— EXERCICE A —
Dans l'extrait sur la vente des parcelles, recopiez s'il vous plaît la partie qui s'ouvre sur les mots contenant "Monsieur Olivier P., gérant" et se termine par "les dites parcelles.", en remplaçant "bâtiment" par "hangar".
— EXERCICE B —
Répondez aux questions suivantes d'après l'extrait sur la vente des parcelles.
(i) Pour quel montant total les deux parcelles ont-elles été vendues ?
(ii) Quel est le montant total du prêt accordé par la Banque Populaire du Sud ?
(iii) Dans quelle commune maître E. exerce-t-il comme notaire ?

Par acte authentique du 20 octobre 2015, dressé par maître P., les consorts G. ont vendu à monsieur Olivier P. deux parcelles sises sur le territoire de la commune de Toulouges, cadastrées section BC N° 82 et 188, [...], pour un montant total de 18.000 EUR.

En page 9 de cet acte, il était indiqué 'un état hypothécaire délivré et certifié des vendeurs ne révèle aucune inscription'.

Monsieur Olivier P., gérant de l'EARL 'La Poule Joyeuse' a exercé une activité avicole sur ces parcelles et y a effectué des investissements. Pour ce faire, la Banque Populaire du Sud lui a accordé un prêt d'un montant total de 416.136,00 EUR pour acquérir du matériel et édifier un bâtiment à usage agricole , sous réserve d'une inscription d'hypothèque en 1er rang sur les dites parcelles.

Maitre E., notaire à Argeles Sur Mer, était chargé de régulariser l'acte de prêt avec une prise d'inscription.

— DONNÉES BRUTES —

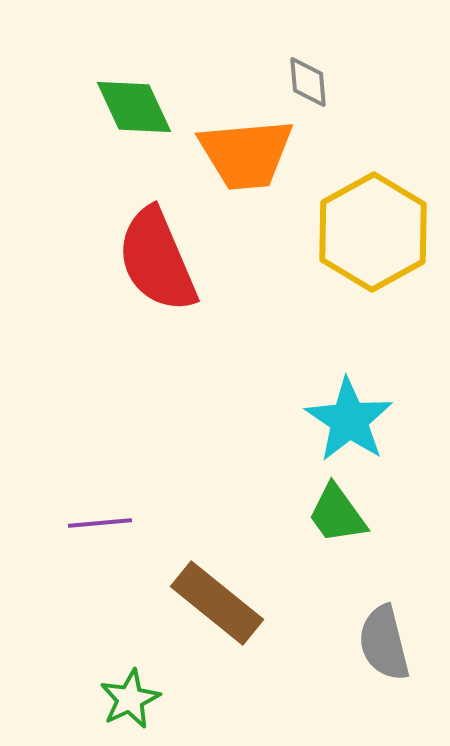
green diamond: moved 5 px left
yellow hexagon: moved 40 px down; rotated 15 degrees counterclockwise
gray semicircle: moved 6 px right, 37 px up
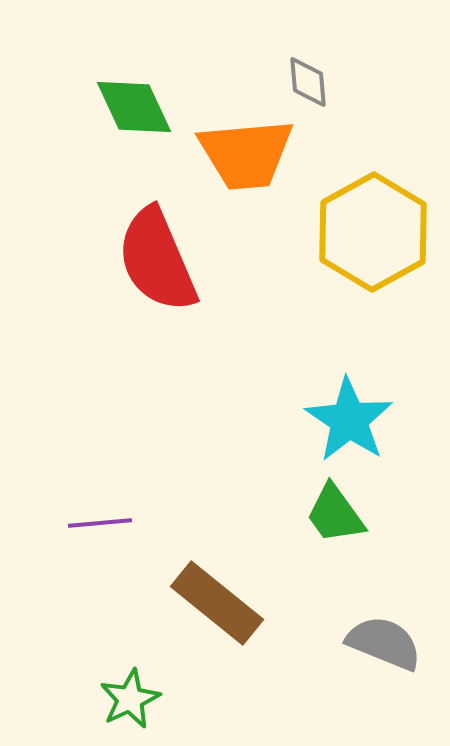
green trapezoid: moved 2 px left
gray semicircle: rotated 126 degrees clockwise
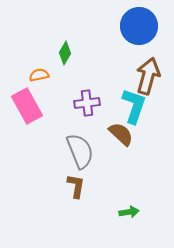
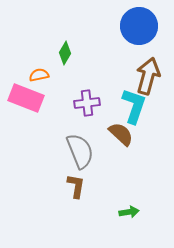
pink rectangle: moved 1 px left, 8 px up; rotated 40 degrees counterclockwise
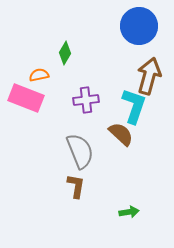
brown arrow: moved 1 px right
purple cross: moved 1 px left, 3 px up
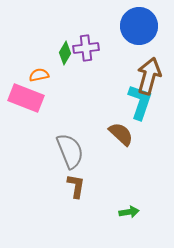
purple cross: moved 52 px up
cyan L-shape: moved 6 px right, 4 px up
gray semicircle: moved 10 px left
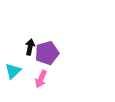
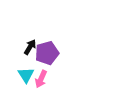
black arrow: rotated 21 degrees clockwise
cyan triangle: moved 13 px right, 4 px down; rotated 18 degrees counterclockwise
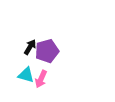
purple pentagon: moved 2 px up
cyan triangle: rotated 42 degrees counterclockwise
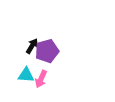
black arrow: moved 2 px right, 1 px up
cyan triangle: rotated 12 degrees counterclockwise
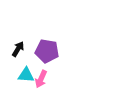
black arrow: moved 14 px left, 3 px down
purple pentagon: rotated 25 degrees clockwise
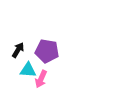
black arrow: moved 1 px down
cyan triangle: moved 2 px right, 5 px up
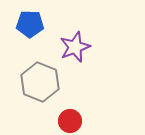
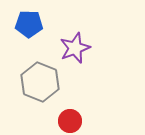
blue pentagon: moved 1 px left
purple star: moved 1 px down
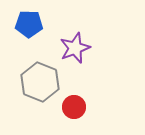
red circle: moved 4 px right, 14 px up
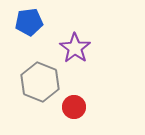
blue pentagon: moved 2 px up; rotated 8 degrees counterclockwise
purple star: rotated 16 degrees counterclockwise
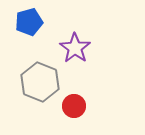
blue pentagon: rotated 8 degrees counterclockwise
red circle: moved 1 px up
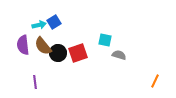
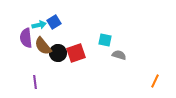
purple semicircle: moved 3 px right, 7 px up
red square: moved 2 px left
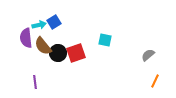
gray semicircle: moved 29 px right; rotated 56 degrees counterclockwise
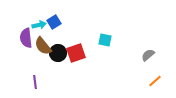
orange line: rotated 24 degrees clockwise
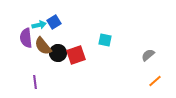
red square: moved 2 px down
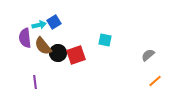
purple semicircle: moved 1 px left
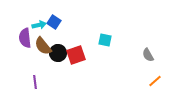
blue square: rotated 24 degrees counterclockwise
gray semicircle: rotated 80 degrees counterclockwise
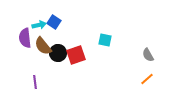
orange line: moved 8 px left, 2 px up
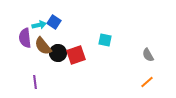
orange line: moved 3 px down
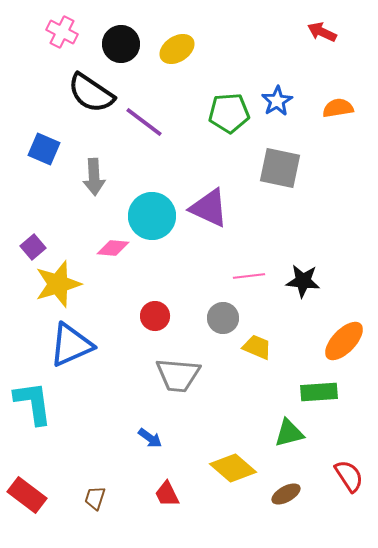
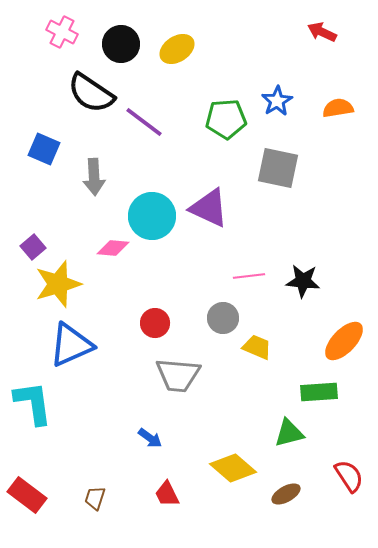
green pentagon: moved 3 px left, 6 px down
gray square: moved 2 px left
red circle: moved 7 px down
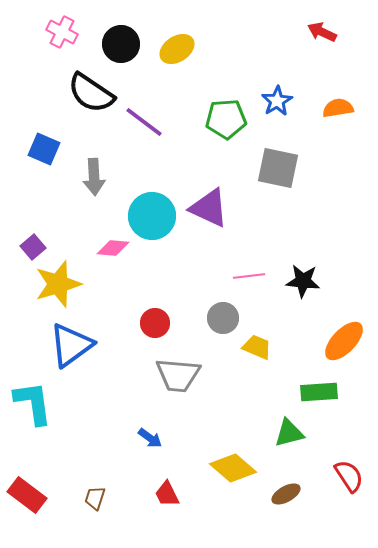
blue triangle: rotated 12 degrees counterclockwise
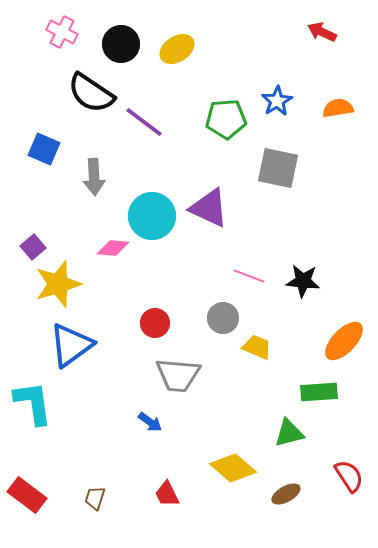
pink line: rotated 28 degrees clockwise
blue arrow: moved 16 px up
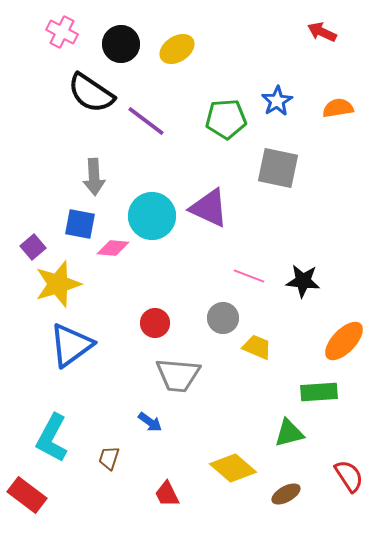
purple line: moved 2 px right, 1 px up
blue square: moved 36 px right, 75 px down; rotated 12 degrees counterclockwise
cyan L-shape: moved 19 px right, 35 px down; rotated 144 degrees counterclockwise
brown trapezoid: moved 14 px right, 40 px up
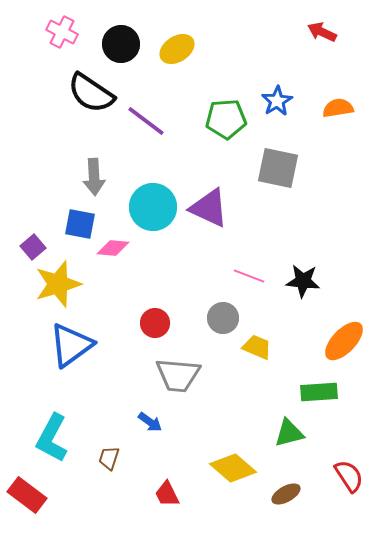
cyan circle: moved 1 px right, 9 px up
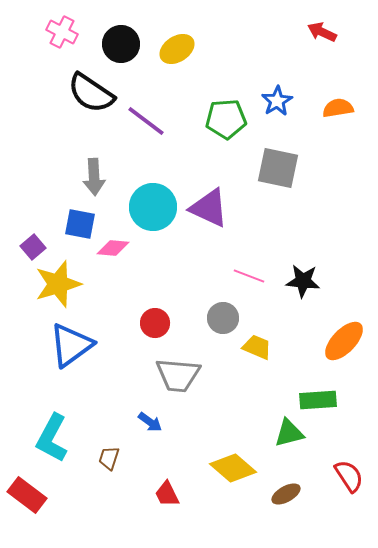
green rectangle: moved 1 px left, 8 px down
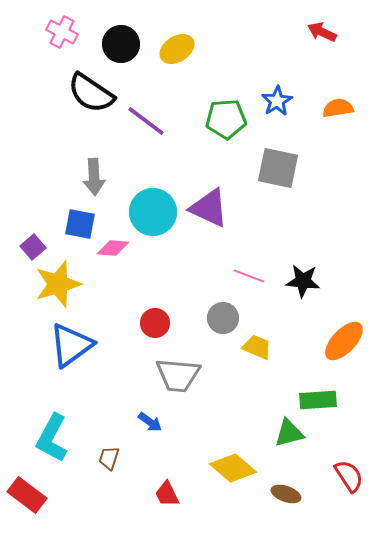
cyan circle: moved 5 px down
brown ellipse: rotated 48 degrees clockwise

— RÉPONSE FINALE A —
Monsieur Olivier P., gérant de l'EARL 'La Poule Joyeuse' a exercé une activité avicole sur ces parcelles et y a effectué des investissements. Pour ce faire, la Banque Populaire du Sud lui a accordé un prêt d'un montant total de 416.136,00 EUR pour acquérir du matériel et édifier un hangar à usage agricole , sous réserve d'une inscription d'hypothèque en 1er rang sur les dites parcelles.

— RÉPONSE FINALE B —
(i) 18.000 EUR
(ii) 416.136,00 EUR
(iii) Argeles Sur Mer